As the day continues, and the grayness descends on Atlanta, I finally have time to breathe. Not in the ‘Waiting to Exhale’ sort of way, mind you, when the protagonist is all stressed out about her man-life, but more in the “I’ve been gone for 11 days, have 2987 people to write back, 297 bills to pay, one big fat messy house to clean and one horrifically messy desk to find my work in the midst of.” After all, you have to HAVE a man-life to stress about it, I suppose. (Though I’ve been inclined to stress about the lack of men in my life, but for today’s purposes, let’s just go with the aforementioned assumption.) While I’m a fabulous multi-tasker, a world-famous fidgeter and a Royal Member of the Type-A Association of the Universe, it’s times like these that send me straight to the crazy bin. (Figuratively, of course. I believe that despite my over-taxed nature, I’m still on the right side of the sanity line. Or at least I hope.)

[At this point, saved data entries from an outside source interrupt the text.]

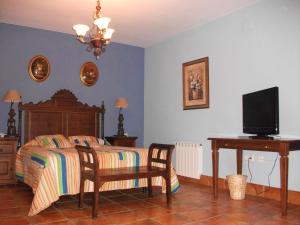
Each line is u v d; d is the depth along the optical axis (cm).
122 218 318
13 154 486
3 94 529
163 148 395
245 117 424
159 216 326
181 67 583
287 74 399
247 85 452
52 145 493
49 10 470
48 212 339
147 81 680
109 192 446
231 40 479
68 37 596
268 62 423
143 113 688
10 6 455
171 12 476
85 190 369
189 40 564
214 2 439
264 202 389
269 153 420
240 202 389
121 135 618
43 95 567
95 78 626
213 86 510
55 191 343
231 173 472
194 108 546
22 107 538
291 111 393
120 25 539
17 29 545
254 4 444
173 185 428
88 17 500
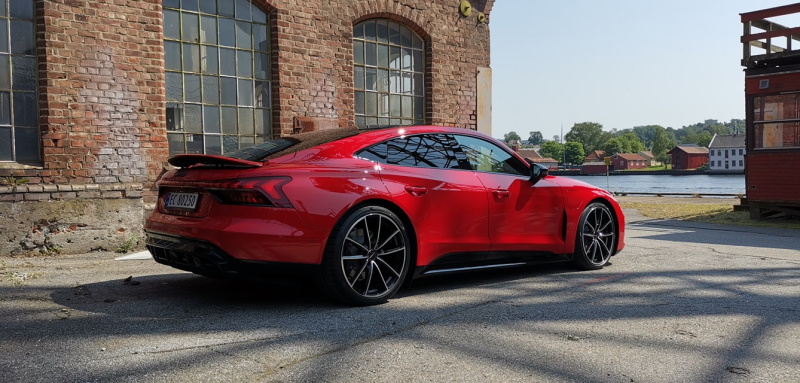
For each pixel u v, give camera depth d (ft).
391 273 12.60
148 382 7.60
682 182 330.13
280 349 9.09
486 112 35.04
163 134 23.24
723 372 8.14
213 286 14.16
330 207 11.63
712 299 12.81
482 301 12.63
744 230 30.22
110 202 21.67
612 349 9.17
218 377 7.82
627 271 16.61
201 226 11.18
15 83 20.35
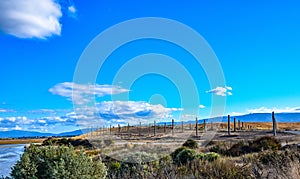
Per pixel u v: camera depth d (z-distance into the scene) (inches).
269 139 746.8
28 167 234.8
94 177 249.0
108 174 314.7
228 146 791.1
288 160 328.8
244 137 1331.2
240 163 417.1
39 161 242.5
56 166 233.6
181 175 287.6
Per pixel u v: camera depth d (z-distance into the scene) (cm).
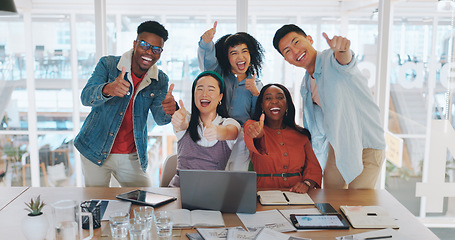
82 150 317
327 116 302
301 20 353
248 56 316
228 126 315
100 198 251
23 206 238
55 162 387
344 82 296
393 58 371
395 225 211
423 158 386
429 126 380
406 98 377
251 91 319
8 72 372
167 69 360
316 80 307
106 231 203
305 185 276
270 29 352
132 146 325
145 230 189
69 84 376
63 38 369
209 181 225
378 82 349
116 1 349
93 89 296
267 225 211
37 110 379
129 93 311
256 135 296
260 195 255
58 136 384
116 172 328
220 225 209
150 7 352
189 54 360
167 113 318
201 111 314
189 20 356
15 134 382
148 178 335
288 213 229
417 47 371
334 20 353
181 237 199
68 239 183
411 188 393
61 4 363
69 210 184
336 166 308
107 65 313
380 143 304
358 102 299
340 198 257
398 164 379
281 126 304
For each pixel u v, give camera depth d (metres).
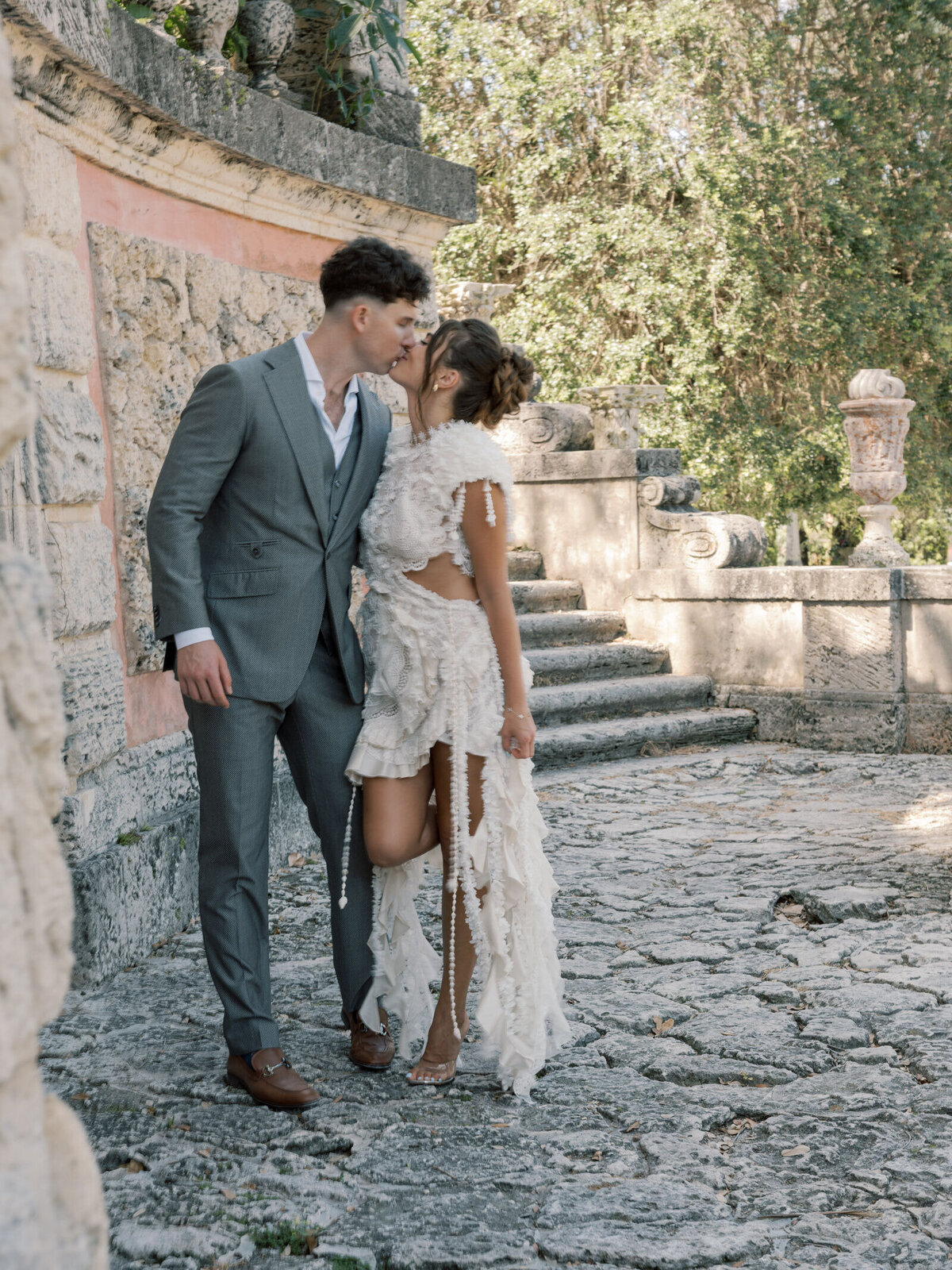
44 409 3.45
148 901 3.84
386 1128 2.58
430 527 2.76
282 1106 2.68
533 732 2.79
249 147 4.57
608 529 8.55
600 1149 2.47
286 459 2.74
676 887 4.52
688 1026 3.16
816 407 16.47
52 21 3.26
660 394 8.79
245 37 5.04
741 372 16.70
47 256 3.52
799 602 7.55
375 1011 2.94
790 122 16.88
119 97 3.81
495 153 16.41
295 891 4.50
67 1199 0.99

Anyhoo, I’ve found myself checking off many an item on my to-do list. I’ll spare you from the details, but think of all of those horrifically mundane tasks that you need to do – such as calling a Doctor’s office who has failed to process your insurance correctly and then having to call your insurance to tell them it’s their fault and then calling BACK the Doctor’s office who demands that you pay them the $700 that you/your insurance company owes them for an unfortunate tambourine-playing fracture of the arm – and multiply it by twenty. Basically, I need an assistant. I think it’s time Aubrey got an Intern.
Between my work (can you say LOOOOONNNNNNNNNGGGGGGGGGG hours?) and my life (can you say taxes? Bills? Cat hair? Grocery store? Gas for the car? Gallivanting around town being the superstar that I am?) I am having a hard time managing it all. I’m continually pulled in 20 different directions, and as a result, everything gets about 1/20th of the time I’d like to be able to allot to it. Both of my parents are on the “Why don’t you ever call me?” bandwagon (note: I assure you that I talk to my parents more than you talk to yours even WHEN I’m lax in calling them. After all, my Mom calls no less than three times a day!), I haven’t written a letter in what seems like eons, and my house? Let’s just say that I think I’m going to hire a cleaning lady with my bonus. (Is “cleaning lady” politically correct? Should we be using “Abode Sanitizing Specialist of Either Gender” as an alternative?) So please, my friends, forgive me my trespasses, I’m a busy, busy girl.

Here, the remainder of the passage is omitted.